• Activities:
[A] In the proxy lesson, what does the gateway use to authenticate to the provider?
[B] Write the next part of the proxy lesson, picking up after its final sentence.

• Excerpt to read:
Lesson 1.1
What a proxy does
The simplest gateway: take a request, forward it, return the answer. What 'forwarding' really involves.
A doorman who runs the errand for you.
Picture a hotel. You hand a note to the doorman at the front desk and ask him to deliver it to a shop down the street. He carries it over, waits for the reply, and brings the reply back to you. You never walk to the shop. You only ever talk to the doorman.
That is a proxy: something that stands between you (the client) and the place you actually want to reach (the server), passing your request along and handing the answer back. The gatekeeper monk at our gate is exactly this doorman. Every traveler talks to him, not to the rooms behind the gate.
More precisely, the gateway is a reverse proxy. The everyday kind of proxy sits in front of you and reaches out to the wider world on your behalf. A reverse proxy sits in front of the servers and answers on their behalf. The provider (OpenAI, Anthropic, Google) is the shop. The gateway is the desk you call instead.
A proxy stands between client and server and relays the request both ways. Our gateway is a reverse proxy: it sits in front of the providers and speaks for them.
"Just forward it" hides three jobs.
Forwarding sounds like a single move: receive a request, send it onward, relay the response back. It is. But even the plainest proxy has to get three small things exactly right, or the call breaks.
Carry the request body faithfully.
The model, the messages, the settings the client sent are what the provider needs to answer. The proxy passes that payload through unchanged.
Attach the provider's key, not the client's.
The client authenticates to the gateway. The gateway authenticates to the provider with its own secret key. The client never sees or holds the provider key. Swapping in the right key is the proxy's job.
Return the response unchanged.
Whatever the provider replies, the body and the status code, comes back to the client as-is. The client should not be able to tell a proxy was in the path at all.
That third point is the whole contract of a plain proxy: be invisible. If the answer that reaches the client differs from what the provider sent, the proxy has changed the meaning of the call, and that is a bug until you choose to do it on purpose later.

Saved entries:
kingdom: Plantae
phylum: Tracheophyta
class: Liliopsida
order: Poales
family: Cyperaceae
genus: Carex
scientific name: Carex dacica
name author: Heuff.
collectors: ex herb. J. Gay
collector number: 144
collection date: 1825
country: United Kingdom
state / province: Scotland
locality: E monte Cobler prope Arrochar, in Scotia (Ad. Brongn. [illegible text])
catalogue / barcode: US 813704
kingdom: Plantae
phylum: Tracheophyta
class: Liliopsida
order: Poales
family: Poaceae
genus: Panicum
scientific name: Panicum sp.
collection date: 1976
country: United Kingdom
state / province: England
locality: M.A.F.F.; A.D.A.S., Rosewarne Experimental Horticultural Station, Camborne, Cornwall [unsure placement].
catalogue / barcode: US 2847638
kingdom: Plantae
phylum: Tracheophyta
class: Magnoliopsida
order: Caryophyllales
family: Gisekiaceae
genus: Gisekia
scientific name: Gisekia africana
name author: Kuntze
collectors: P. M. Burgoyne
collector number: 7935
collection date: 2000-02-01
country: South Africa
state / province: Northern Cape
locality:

• Responses by task:
[A] Its own secret key, the provider's key, not the client's.

[B]
One call, walked through.
Say the client sends a chat request to the gateway. It calls the gateway's own address, with the request body it would have sent the provider:
Authorization: Bearer <client's gateway key>
{ "model": "gpt-4o", "messages": [ ... ] }
The gateway takes that same body and sends it to the provider's real address, but swaps the key for its own provider secret:
Authorization: Bearer <gateway's OpenAI key>
{ "model": "gpt-4o", "messages": [ ... ] }
The provider answers. The gateway hands that answer straight back to the client. Same body in, same body out, only the destination and the key changed in the middle.
The client talks to one address and holds one key. The gateway maps that to the provider's address and the provider's key. The client never touches a provider secret.
Why bother, if it just forwards?
A proxy that only relays calls looks like it adds nothing. Its value is not in what it changes; it is in where it sits. Every request now flows through one place you control.
One address for your whole app to call. One place to write a log line for every request. One place to keep the provider key, instead of pasting it into every service. And one place to add everything that comes later in this course: retries, routing, caching, budgets. None of those would have a home if calls went straight from your app to the provider.
So the plain proxy is not the feature. It is the foundation the features bolt onto. Build the door first; decide what the doorman does next later.
Key takeaways
A proxy stands between client and server and forwards both ways; our gateway is a reverse proxy, speaking for the providers behind it.
Even the plainest proxy must carry the body faithfully, swap in the provider's key (never the client's), and return the response unchanged.
The value of even a do-nothing proxy is the single point of control: one endpoint, one log, one place to add every feature that follows.